Anonymous 0 Comments

Two reasons. Each one, by itself, would make things difficult. But together…

1) Cancer isn’t one disease – it’s a lot of them. Lung cancer, skin cancer, breast cancer, brain cancer, leukemia (aka “bone marrow cancer”), lymphoma (aka “lymph node cancer”), etc. are all technically different diseases. They are caused by different things; they behave differently; and they have different treatments. There are some treatments that work well against more than one form of cancer – in fact, many do – but they don’t always work.

2) Cancer used to be you.

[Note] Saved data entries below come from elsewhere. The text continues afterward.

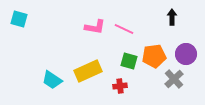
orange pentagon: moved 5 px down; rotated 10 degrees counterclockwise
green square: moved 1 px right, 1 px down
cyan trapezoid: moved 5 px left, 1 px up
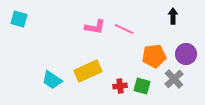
black arrow: moved 1 px right, 1 px up
green square: moved 13 px right, 25 px down
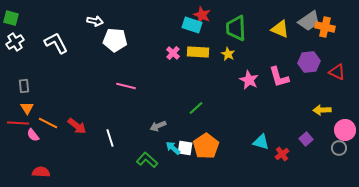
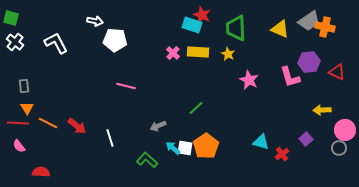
white cross: rotated 18 degrees counterclockwise
pink L-shape: moved 11 px right
pink semicircle: moved 14 px left, 11 px down
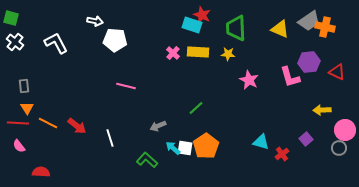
yellow star: rotated 24 degrees counterclockwise
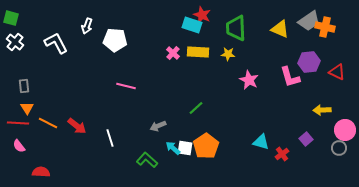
white arrow: moved 8 px left, 5 px down; rotated 98 degrees clockwise
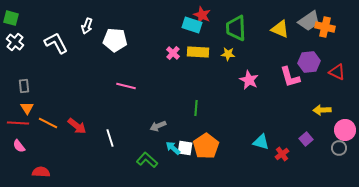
green line: rotated 42 degrees counterclockwise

Cancer is what happens when some of your cells start breaking the rules about how cells cooperate, and turn into little domestic terrorists in your body – but when they’re not trying to kill you, they look more or less like the rest of your body. This is a problem because it means that many early cancer treatments were basically “Do as much damage to the host as it takes to kill the cancer, and hope the host is alive at the end” – with refinements aimed at reducing the damage to the host while still pointing enough damage at the cancer to kill it. We’re starting to be able to specifically target cancer – but it’s still too much like trying to kill domestic terrorists with your country’s air force.

Put them together, and even the same type of cancer (example: breast cancer) in different people might not respond to the same treatments: Maybe the treatment that worked well on Mary ends up causing too much damage to Judy’s body; or the treatment that worked for Judy, Mary’s cancer is immune to. We’re seeing this a lot with minorities: it turns out that there are certain genetic variations more common in some races that change how you need to treat cancers. It’s also true with sex differences: while men don’t often get breast cancer; some breast cancer chemotherapy treatments don’t work for me.

And on top of that, cancer has a lot of ways of hiding – one of the ongoing problems with cancer is that if you don’t get it ALL, it can come back. And if you used chemotherapy (basically, trying to poison the cancer), it might come back immune to those poisons; which makes it harder to treat next time. That’s part of the reason why surgery (trying to cut out all of the cancer) doesn’t always work: it’s too easy to miss just a little bit, which means it’s not dead. And like some horror movie villain: if you’re not 100% sure it’s dead, it’s going to come back.

Oh, and a final thing: your entire life, your body is trying to regenerate just the right amount. If you don’t make enough new cells, you probably end up dying of a dementia-related disease, or of heart failure. If you make too many, that’s cancer. Living is balancing the two – and it’s a hard balance. Each human is more likely to fall off this balance one way or another; meaning that once you know you’re on the “cancer” side of things (either by getting cancer, or by having a family history of cancer); you’re more likely to get cancer – forever… well, until you die.